Router Self-Signed Certificate
  Status: Available
  Certificate Serial Number (hex): 01
  Certificate Usage: General Purpose
  Issuer:
    cn=IOS-Self-Signed-Certificate-2069616539
  Subject:
    Name: IOS-Self-Signed-Certificate-2069616539
    cn=IOS-Self-Signed-Certificate-2069616539
  Validity Date:
    start date: 14:30:27 BST Aug 15 2017
    end   date: 00:00:00 UTC Jan 1 2020
  Associated Trustpoints: TP-self-signed-2069616539
  Storage: nvram:IOS-Self-Sig#2.cer

CA Certificate
  Status: Available
  Certificate Serial Number (hex): 01
  Certificate Usage: Signature
  Issuer:
    cn=CA_SERVER
  Subject:
    cn=CA_SERVER
  Validity Date:
    start date: 07:08:13 BST Aug 15 2017
    end   date: 00:38:57 BST Jul 11 1901
  Associated Trustpoints: ROUTER CA_SERVER
  Storage: nvram:CA_SERVER#1CA.cer


Certificate
  Subject:
    Name: R1.uwfra.org.uk
    IP Address: <my public IP>
   Status: Pending
   Key Usage: General Purpose
   Certificate Request Fingerprint MD5: AA4A383C 2C6B21E3 19D6D1CF 589665C6
   Certificate Request Fingerprint SHA1: E401C1C1 8B1C263A CCF976D2 A0B4D402 BA43E9FB
   Associated Trustpoint: ROUTER 

The image is:

System image file is "flash:c860vae-advsecurityk9-mz.155-3.M.bin"

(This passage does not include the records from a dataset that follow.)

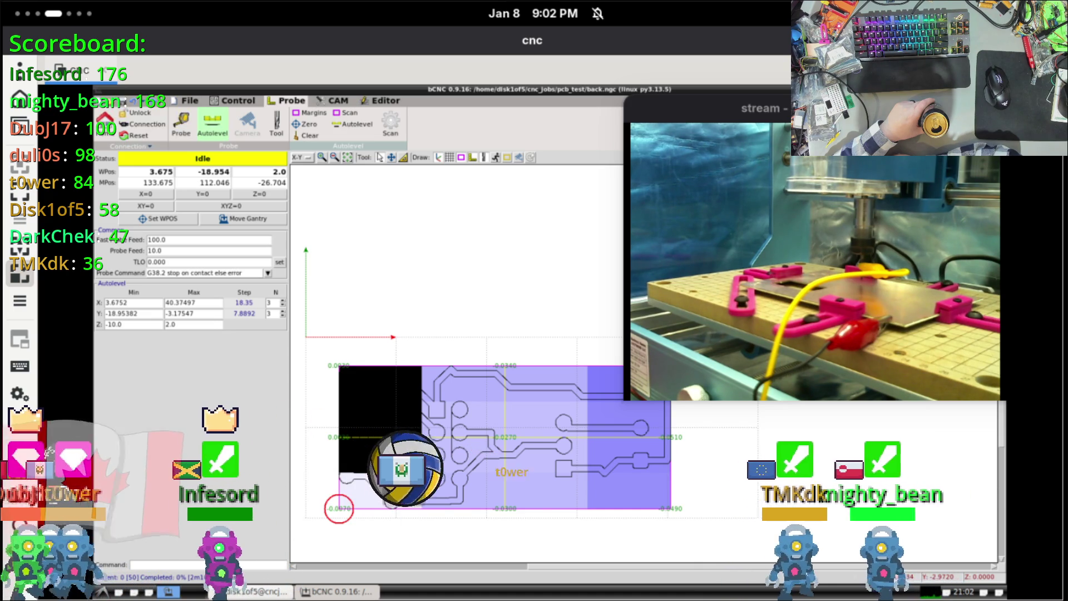
pyautogui.click(273, 592)
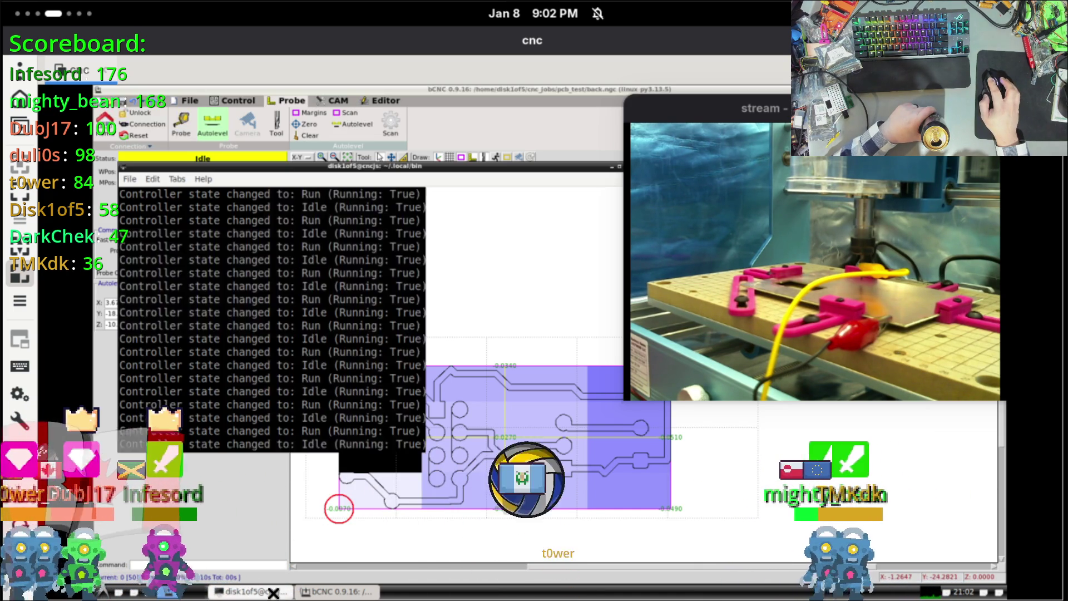
# Step: Hide the controller log and switch back to the Control tab
pyautogui.click(273, 592)
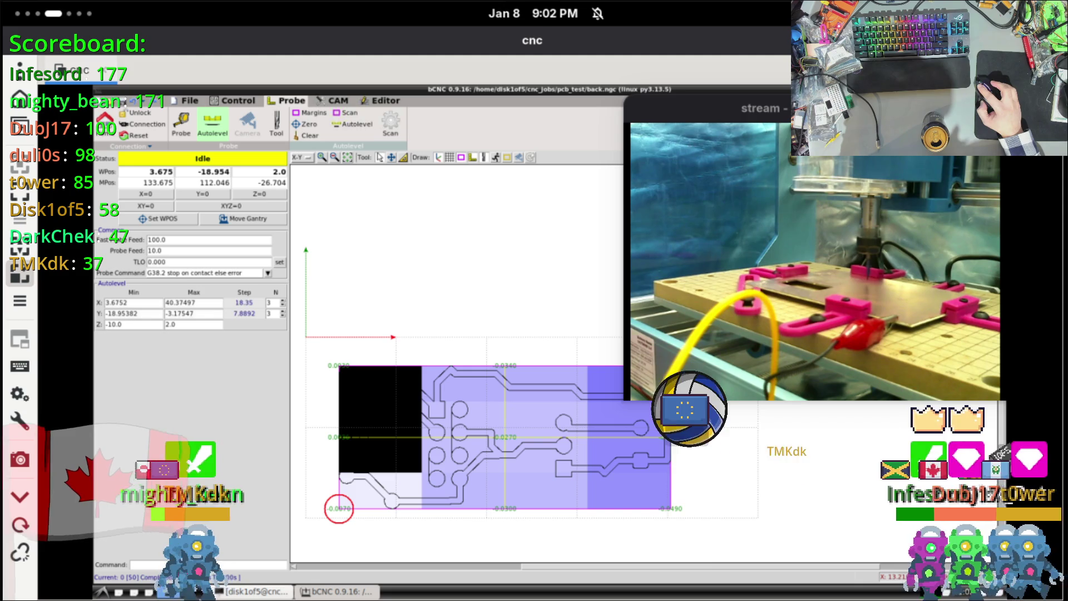
pyautogui.click(223, 103)
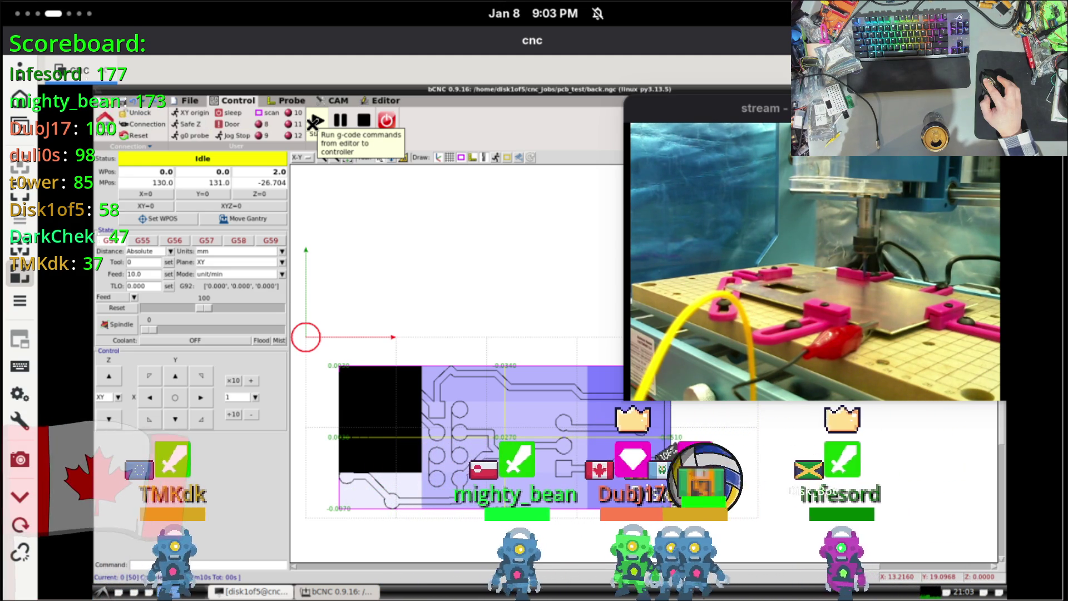
# Step: Start the back.ngc milling job, pause it, acknowledge 'Hold complete', and resume cutting
pyautogui.click(317, 121)
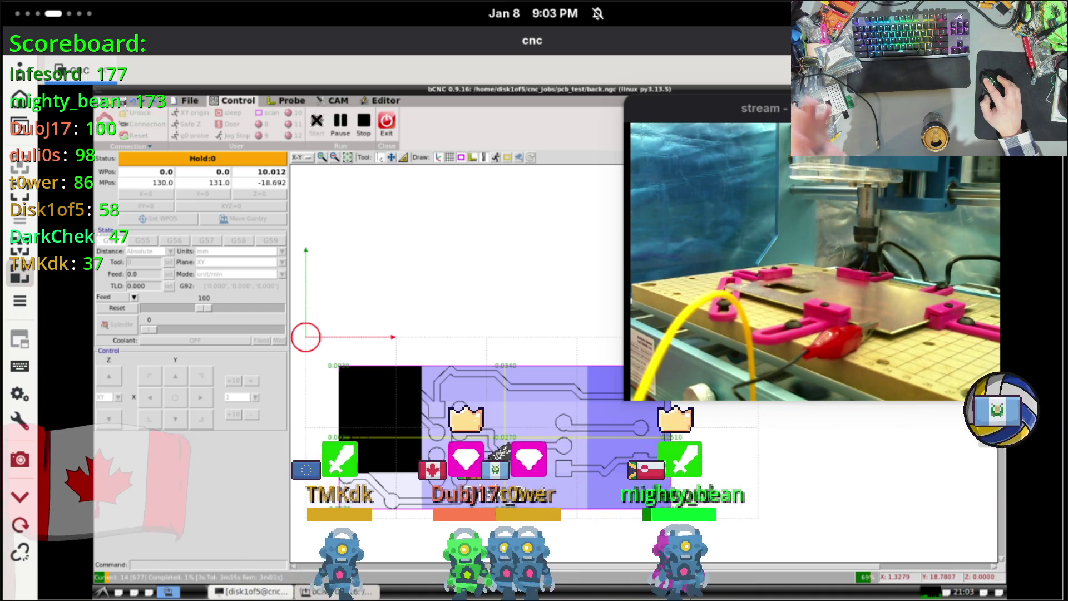
pyautogui.click(249, 161)
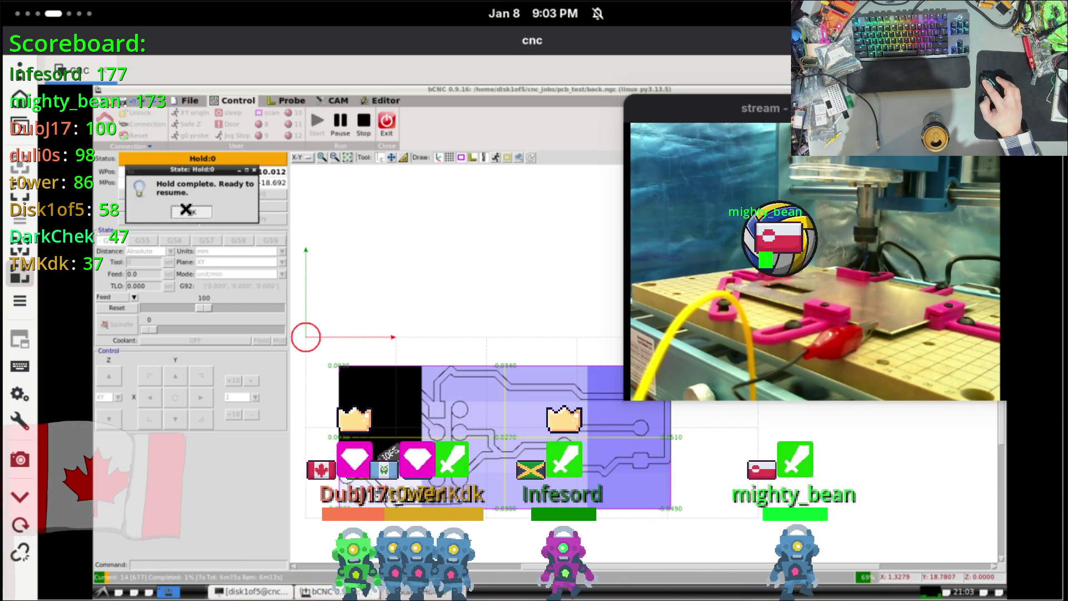
pyautogui.click(186, 211)
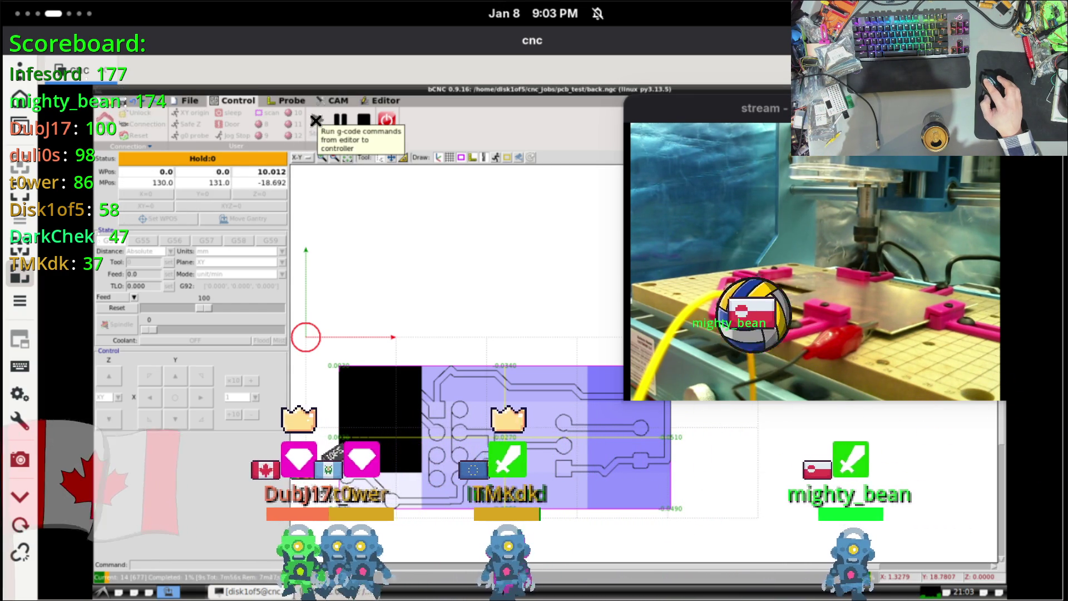
pyautogui.click(339, 119)
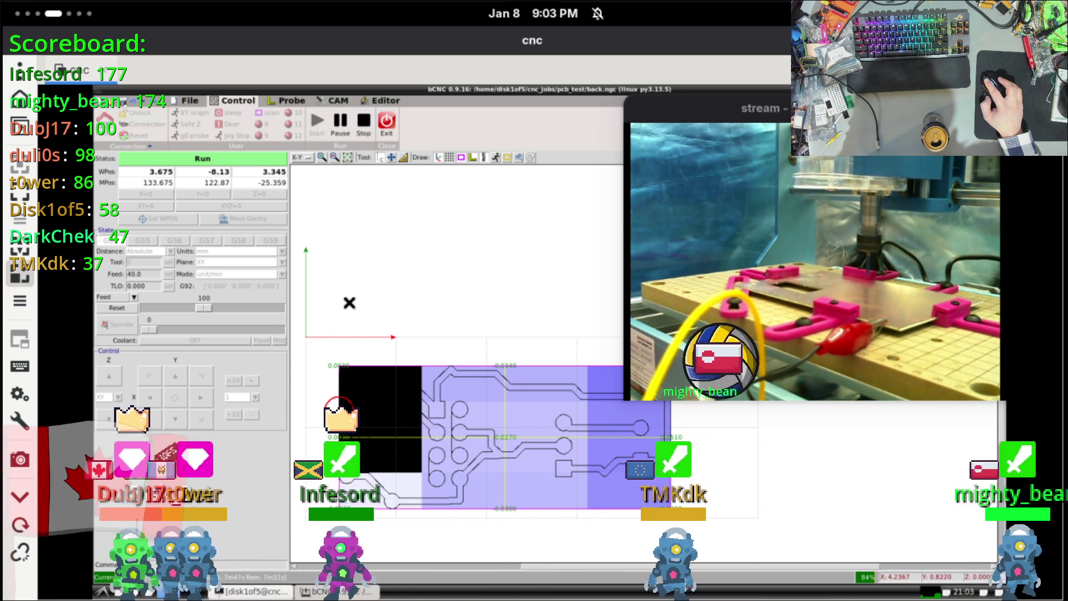
pyautogui.click(303, 158)
# Step: Switch the toolpath view to ISO1 and enlarge the VLC camera stream window
pyautogui.click(304, 201)
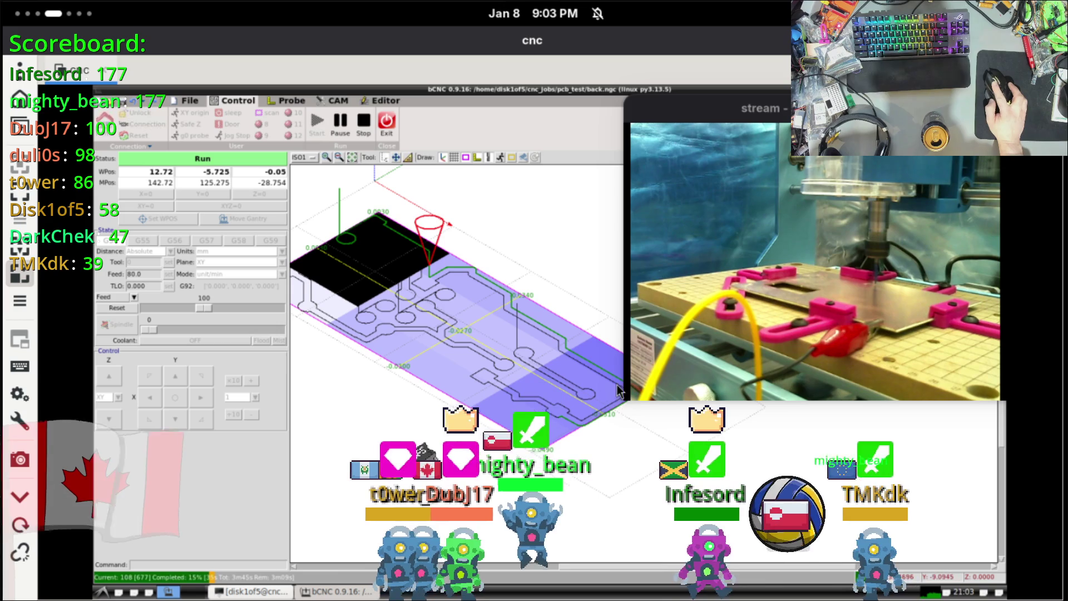
pyautogui.moveTo(619, 399)
pyautogui.mouseDown()
pyautogui.moveTo(573, 427)
pyautogui.moveTo(490, 573)
pyautogui.moveTo(471, 560)
pyautogui.mouseUp()
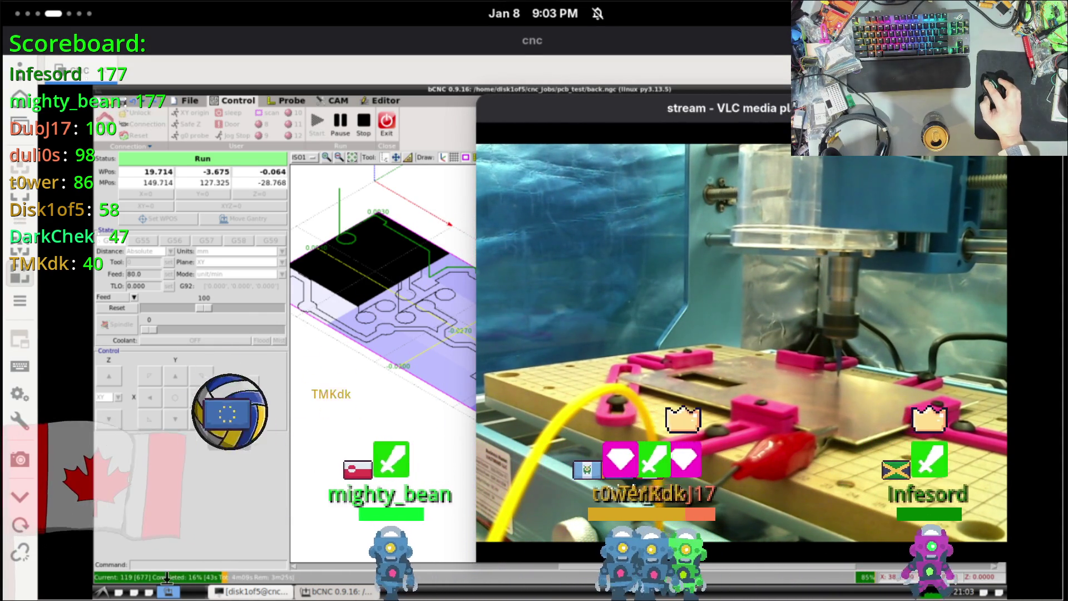
pyautogui.click(238, 594)
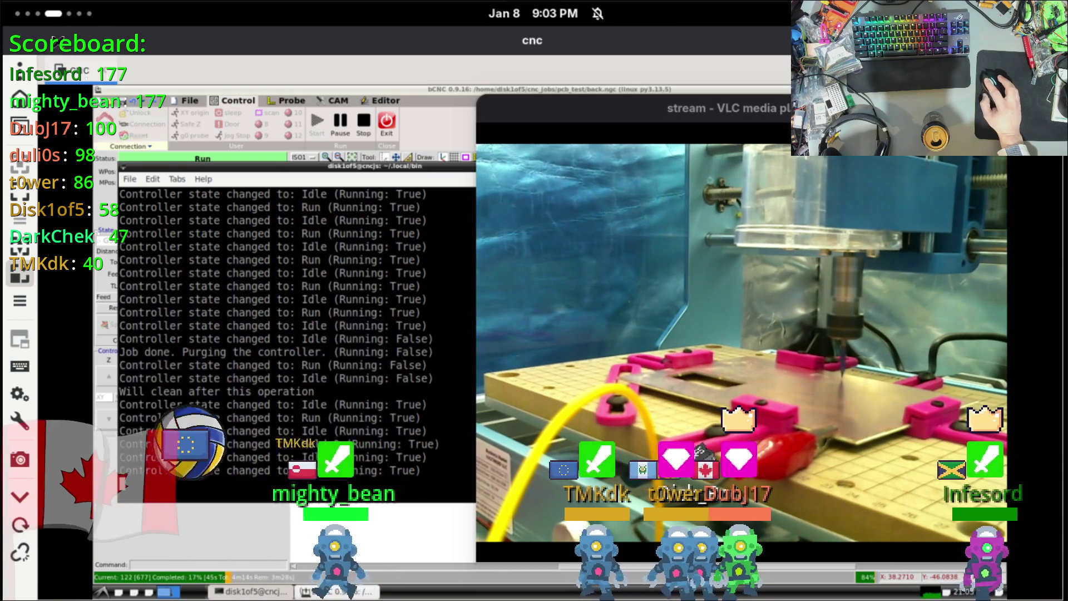
# Step: Open a new GNOME Terminal window, run vlc on workspace 4, and return to bCNC
pyautogui.click(50, 16)
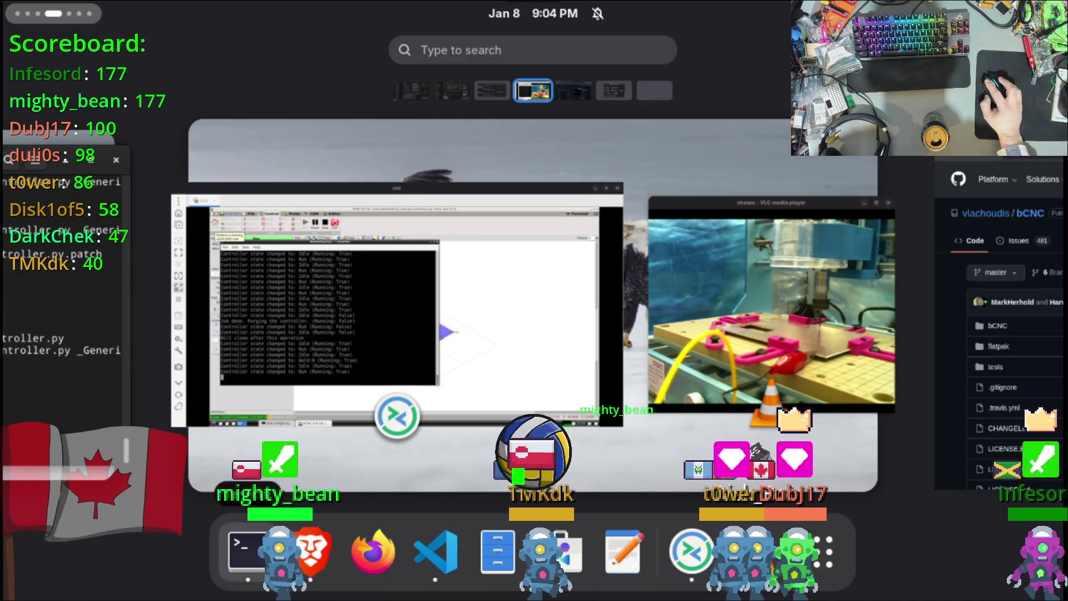
pyautogui.click(261, 545)
pyautogui.click(30, 18)
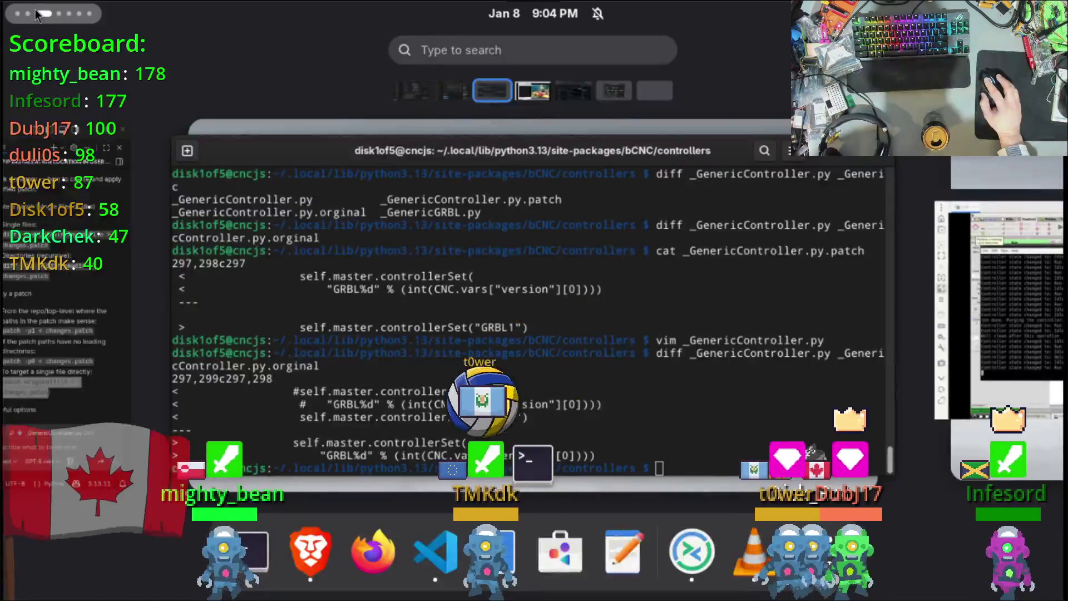
pyautogui.click(43, 18)
pyautogui.click(43, 18)
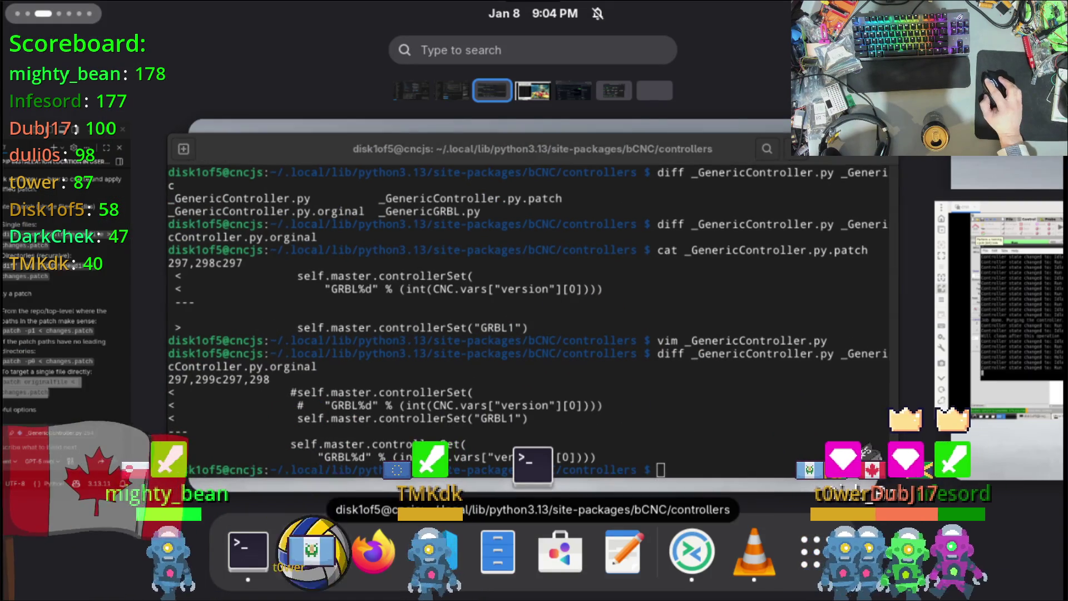
pyautogui.rightClick(248, 551)
pyautogui.click(234, 328)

The router is an old c860:

Cisco 867VAE-K9 (revision 0.3)

I'm thinking of going for an ASA instead for my RA termination, have you got Anyconnect working over IPSec to a router? I'm sure this should work!

I notice the certificate status is pending, yet there is no pending request on the PKI server. How about you remove the certificates (crypto key zeroize rsa) and recreate from scratch? I assume nothing else uses the other certificiate and there will not be an issue in removing?

Once the certificates have been removed, run show crypto pki certificates and confirm no certificates are present and then start again and generate a rsa keypair, authenticate and enrol.

I certainly don't have a self signed certificate on my routers, as you do.

Yes, I use FlexVPN IKEv2 on a 1921 router with AnyConnect - although I am using a certificate issued by a Windows PKI server on the router and windows laptop. I don't see any reason why this should not work.